Home » today » Business » Alexandre Mirlicourtois, Tunisia: potential wasted by an economy on the edge of the precipice – Eco analysis

Alexandre Mirlicourtois, Tunisia: potential wasted by an economy on the edge of the precipice – Eco analysis

The Tunisian economy is in an impasse: growth is slipping and has still not returned to its pre-Covid level. It is the only country in the region in this situation. This weakness in activity is reflected in the evolution of the labor market with an unemployment rate which fails to break the floor of 16% and which even fluctuates around 40% for all young people aged 15 to 24 years old. Higher education graduates are not spared and the brain drain (doctors, engineers and others) is taking on worrying proportions. But these are only symptoms or consequences of a country plunged into extreme financial stress linked to an enormous need for external financing. These correspond more or less to the amount of money that Tunisia must borrow abroad each year to fill the gap between its expenses and its income, in particular to finance its budget deficit and repay its debt.

Heavy debt burden and risk of default

At the heart of the problem, the accumulation for years of significant budget deficits and a debt to be repaid which is swelling, with it the risk of payment default. According to official estimates, financing needs will peak at around 17% of GDP in 2024-2025. To understand the current situation, we must go back to 2022, the date when Tunisia suffered a double shock. First, all of the country’s traditional external creditors agree to no longer finance the budget in the absence of shock therapy, which will have to be validated by a new IMF program guaranteeing the sustainability of public finances. Then came the war in Ukraine, a terrible blow for the Tunisian economy which saw the surge in import prices of oil and wheat of which the country is a major importer.

The impact of this drift is threefold: the foreign trade deficit is widening to reach historic levels; inflation wakes up to exceed 10%. This remains moderate, but it is enough to impact household income and consumption. And, if the rise in prices has not been more explosive, it is because the country has a system of subsidies for imported products to control, at least in part, the evolution of prices. An extremely costly system for public finances when prices soar upstream. The third impact of the surge in commodity prices is therefore that of the increase in budgetary and external financing needs, precisely at the time when creditors withdrew.

The situation is not new. Since the Arab Spring of 2011 which caused power to waver, the various parliamentary coalitions have continued to buy social peace via the system of subsidies but also public employment, with the key result being an increase in the public payroll. The cost of these two expenditure items increased by debt interest represents nearly 30% of GDP, or almost all tax revenue. In short, the budget is in deficit even before integrating operational expenditure and public investment.

Growth sectors but insufficient to revive the economy

Badly off to a good start, the Tunisian economy is nonetheless devoid of assets. In particular, it has significant phosphate resources, essential for the global production of fertilizers.
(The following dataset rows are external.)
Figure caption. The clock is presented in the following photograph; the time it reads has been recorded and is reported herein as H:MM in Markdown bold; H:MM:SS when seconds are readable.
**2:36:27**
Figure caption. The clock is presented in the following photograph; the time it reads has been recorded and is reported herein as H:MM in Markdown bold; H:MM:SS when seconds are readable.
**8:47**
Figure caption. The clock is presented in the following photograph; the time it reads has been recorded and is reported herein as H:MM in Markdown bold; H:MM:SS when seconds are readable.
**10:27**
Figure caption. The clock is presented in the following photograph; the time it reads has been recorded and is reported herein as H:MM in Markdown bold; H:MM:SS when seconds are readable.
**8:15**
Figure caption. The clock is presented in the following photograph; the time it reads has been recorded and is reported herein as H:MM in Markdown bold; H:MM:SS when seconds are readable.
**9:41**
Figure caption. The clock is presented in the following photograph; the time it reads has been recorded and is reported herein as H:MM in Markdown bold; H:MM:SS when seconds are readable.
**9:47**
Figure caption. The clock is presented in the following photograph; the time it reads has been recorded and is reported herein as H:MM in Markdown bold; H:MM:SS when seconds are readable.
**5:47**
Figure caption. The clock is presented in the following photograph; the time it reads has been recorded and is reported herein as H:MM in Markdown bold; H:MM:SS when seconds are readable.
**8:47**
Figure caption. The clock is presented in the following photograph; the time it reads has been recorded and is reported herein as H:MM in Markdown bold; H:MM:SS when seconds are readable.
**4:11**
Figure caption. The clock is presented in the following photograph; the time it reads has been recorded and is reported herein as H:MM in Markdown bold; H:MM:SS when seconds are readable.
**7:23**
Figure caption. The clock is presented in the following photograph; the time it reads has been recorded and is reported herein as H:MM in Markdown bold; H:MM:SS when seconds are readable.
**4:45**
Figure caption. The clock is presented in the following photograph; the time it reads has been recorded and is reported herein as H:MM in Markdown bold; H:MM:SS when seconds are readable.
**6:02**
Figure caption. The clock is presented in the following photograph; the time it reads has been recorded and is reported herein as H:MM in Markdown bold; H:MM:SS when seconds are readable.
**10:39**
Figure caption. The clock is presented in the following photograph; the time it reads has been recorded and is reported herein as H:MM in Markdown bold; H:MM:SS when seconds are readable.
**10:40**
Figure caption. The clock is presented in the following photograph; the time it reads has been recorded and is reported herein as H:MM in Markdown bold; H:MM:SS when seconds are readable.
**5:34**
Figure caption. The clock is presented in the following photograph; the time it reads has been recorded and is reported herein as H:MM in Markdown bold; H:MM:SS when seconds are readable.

The agricultural sector is also a strength. A key exporter of olive oil, the country has strong positions in fruits and vegetables, cereals and fishing. The only downside is that periods of drought are increasing with climate change and weighing on yields. It is also a leading tourism industry, a major foreign exchange earner. The effects of the Covid crisis have passed and visitors are back. A downside, however, is that its choice of mass tourism, particularly “all-inclusive” formulas, benefits tour operators and their charter companies, less so local tourist operators and the Tunisian state. The country is also a regional hub for the production of automotive parts, electrical components and clothing, thanks to its geographic proximity to Europe and a skilled and competitive workforce. It is also a leading regional player in the field of outsourcing services for foreign companies. The Tunisian economy does not lack sectoral assets but remains prisoner of its external vulnerability and is on the razor’s edge of sovereign risk. Each shock, each crisis, brings it a little closer to the risk of default.